半田市が誇る「亀崎潮干祭」に密着 巨大な山車に待ち受ける"激狭ロード"
半田市亀崎町の「潮干祭り」。
半田市亀崎町で最大のイベントであり、ユネスコ無形文化遺産にも登録されている「亀崎潮干祭(しおひまつり)」。勇敢な男たちが豪華な山車を海にひき入れる光景は、まさに圧巻です。
山車の重さは4トンもあり、約80人がかりでひき回します。道中では、家や電柱に当たりそうなスリリングな場面も! 数々の“デンジャラスゾーン”が待ち受ける亀崎潮干祭に密着しました。
“動く美術品” 亀崎潮干祭に欠かせない巨大な山車
1865年に建造された山車「東組・宮本車」は、まさに動く美術品!
本番まで1カ月を切ると、街のいたるところで亀崎潮干祭の準備が行われます。今回密着するのは東組。巨大な山車は、釘を一切使わず、毎年イチから組み上げられていきます。
2024年で159歳を迎える東組の山車には豪華な装飾が施されています。最初に作られた時代でも高価なものでしたが、時代を経て彫刻や幕の刺しゅうも、今まで以上に価値が上昇。修復にはかなりの費用がかかるといいます。
亀崎潮干祭の山車に待ち受ける3つのデンジャラスソーン
東組の山車は、5輌のなかでも最も重量があるらしい。
山車が進むルートにはいくつものデンジャラスゾーンが! 1つ目は海岸の砂浜です。東組の山車は5輌の先頭であり、砂に埋もれれば祭りがストップしてしまいかねません。
怖すぎるギリギリの電柱の間を通り抜ける。
2つ目の難所が道の両側にそびえ立つ、2本の電柱。

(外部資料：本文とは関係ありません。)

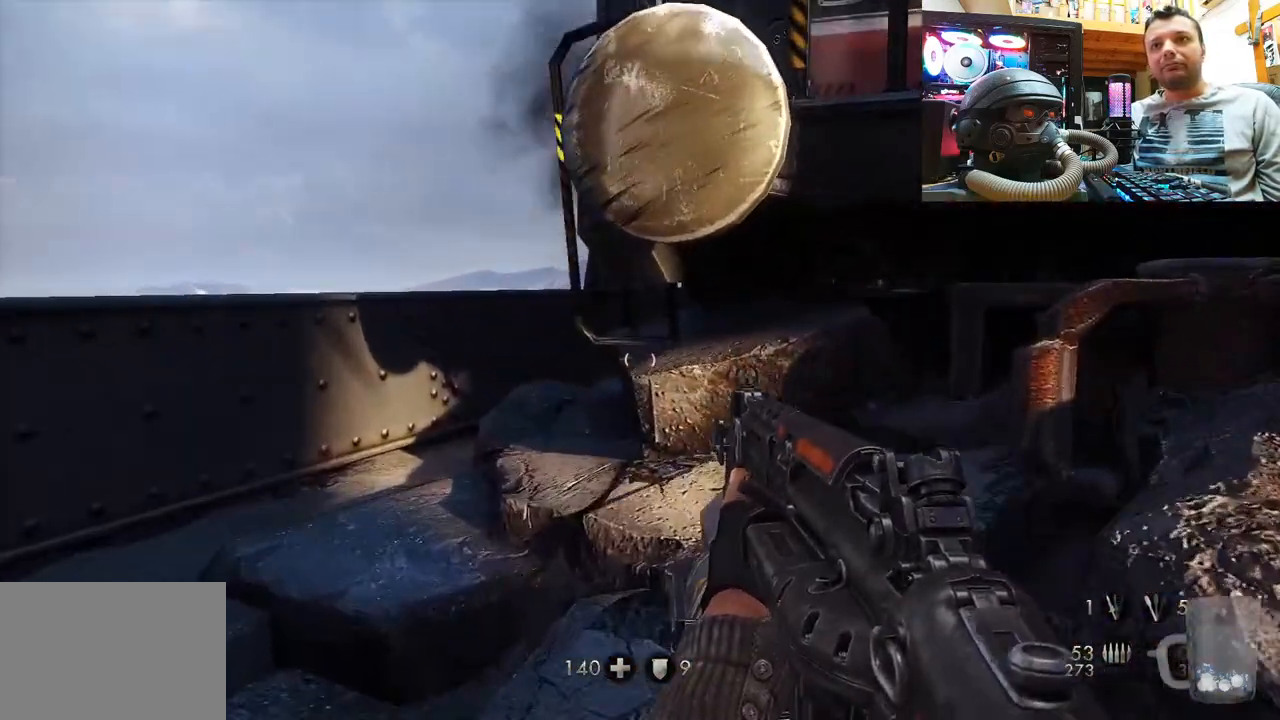
{"buttons": [], "left_stick": "up", "right_stick": "center", "events": [[83, "left_stick", "center"], [167, "left_stick", "right"], [300, "left_stick", "up-right"], [400, "right_stick", "left"], [500, "left_stick", "up"], [500, "right_stick", "center"]]}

ぶつけることなく通り抜けられるのか?
狭い上に緩やかなカーブになっている難関ゾーン。
3つ目は、その道の先にある300メートルほど続く、最難関の激狭ロード! 1番狭いポイントは、道幅2メートルで、通過時の山車との隙間はわずか30センチになります。
山車の進行を指示する、祭りの花形「赤かんばん」。その役割と責任は超重大です。2024年に初めて、赤かんばんを務めるのは山内兄弟です。
デンジャラスゾーンを越える瞬間は胸アツ確定!
やーまいは「山側に引いて」という意味の掛け声。
祭り当日は重さ4トン、高さ5メートルの巨大な山車が、山内兄弟の掛け声で動き出します。まず2人の指示で向かったのは、亀崎潮干祭の最初の見せ場である海。1つ目のデンジャラスゾーンである砂浜に向かいます。真っ直ぐにしか回らない木の車輪、動力は人力のみ!
ほかの組の男衆が援軍として山車をひく、アツすぎる展開も!
なんと、砂浜に入った途端、急停止! 約80人の全力をもってしても、4トンの山車はピクリとも動きません。こうしている間にも、少しずつ潮が満ち、後ろの山車に影響が出てしまいます。
すると、ほかの組から援軍が来るという胸アツ展開が待っていました。組同士はライバルではなく仲間。男たちの力を結集し、見事砂浜を突破! 勢いそのままに波打ち際を突き進みます。
わずか30センチ! スレスレの電柱の間を見事にクリア。
浜へのひき下ろしを終え、巨大な山車が亀崎の町へ。そして、次なるデンジャラスゾーンであるダブル電柱に近づいていきます。
山車は木の車輪なのでまっすぐにしか進めません。そのため、赤かんばん・山内兄弟の舵取りが大事になります。そびえ立つ電柱に挑む、間隔わずか30センチ! 慎重に舵を切り、なんとかクリアしました。
最難関ポイント“激狭ロード”へ!
見るからにギリギリの戦いも、無事にクリアして歓喜!
しかし、ダブル電柱を通り抜けると、息つく暇もなく山車がギリギリ通れる道幅の、最難関ポイントの激狭ロードが待ち受けます。
山内兄弟の的確な指示で、山車が民家をすり抜けていき、残り約100メートル。最後の最後まで盛り上がりと、緊張感が入り混じる中、激狭ロードを通り抜けました。
いよいよ大詰め、5輌の山車が整列する熱狂と緊張の一瞬
しかしこれで終わりでなく、最後まで電線や連続するカーブを回避しながらゴールへと向かいます。5輌の山車がキレイに整列すれば無事終了。隙間なく山車を寄せるのも、赤かんばんの腕の見せ所です。
地域の結束力を感じる半田市の亀崎潮干祭。エネルギッシュかつ繊細な側面もある伝統的なお祭りに、観客は釘づけになっていました。